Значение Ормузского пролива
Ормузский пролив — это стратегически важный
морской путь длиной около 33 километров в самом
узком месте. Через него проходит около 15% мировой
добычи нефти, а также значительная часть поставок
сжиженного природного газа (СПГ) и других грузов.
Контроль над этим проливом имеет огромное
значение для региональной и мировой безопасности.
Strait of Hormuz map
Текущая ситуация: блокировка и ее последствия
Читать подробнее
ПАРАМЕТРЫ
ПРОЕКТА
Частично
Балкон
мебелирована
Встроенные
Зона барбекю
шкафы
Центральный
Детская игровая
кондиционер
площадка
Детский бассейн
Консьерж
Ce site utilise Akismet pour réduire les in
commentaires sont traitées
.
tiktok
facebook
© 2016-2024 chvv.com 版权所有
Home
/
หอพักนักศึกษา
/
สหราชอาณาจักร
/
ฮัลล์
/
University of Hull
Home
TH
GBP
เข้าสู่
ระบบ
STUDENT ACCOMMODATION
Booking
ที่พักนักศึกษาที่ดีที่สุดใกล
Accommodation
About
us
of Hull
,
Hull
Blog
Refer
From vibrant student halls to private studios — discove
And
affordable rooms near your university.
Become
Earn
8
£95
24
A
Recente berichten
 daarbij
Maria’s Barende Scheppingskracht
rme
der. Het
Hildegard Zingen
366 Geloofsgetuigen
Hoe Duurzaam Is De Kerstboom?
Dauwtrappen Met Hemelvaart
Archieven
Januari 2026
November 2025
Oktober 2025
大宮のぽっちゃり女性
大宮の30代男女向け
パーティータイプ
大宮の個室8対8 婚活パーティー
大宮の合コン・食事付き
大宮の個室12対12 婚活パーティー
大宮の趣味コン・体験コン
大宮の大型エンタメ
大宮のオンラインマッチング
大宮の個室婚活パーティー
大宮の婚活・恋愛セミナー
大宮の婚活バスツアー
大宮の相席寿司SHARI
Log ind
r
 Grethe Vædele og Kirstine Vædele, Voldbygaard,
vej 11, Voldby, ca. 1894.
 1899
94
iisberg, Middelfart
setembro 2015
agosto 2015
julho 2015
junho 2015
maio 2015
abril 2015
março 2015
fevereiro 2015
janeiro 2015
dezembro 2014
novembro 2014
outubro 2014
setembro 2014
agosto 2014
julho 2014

# # # # #

▶ _Exercise directions_
Looking at the listing above, which lines hold "около"? Copy every such line.

▶ _Solution to this exercise_
морской путь длиной около 33 километров в самом
узком месте. Через него проходит около 15% мировой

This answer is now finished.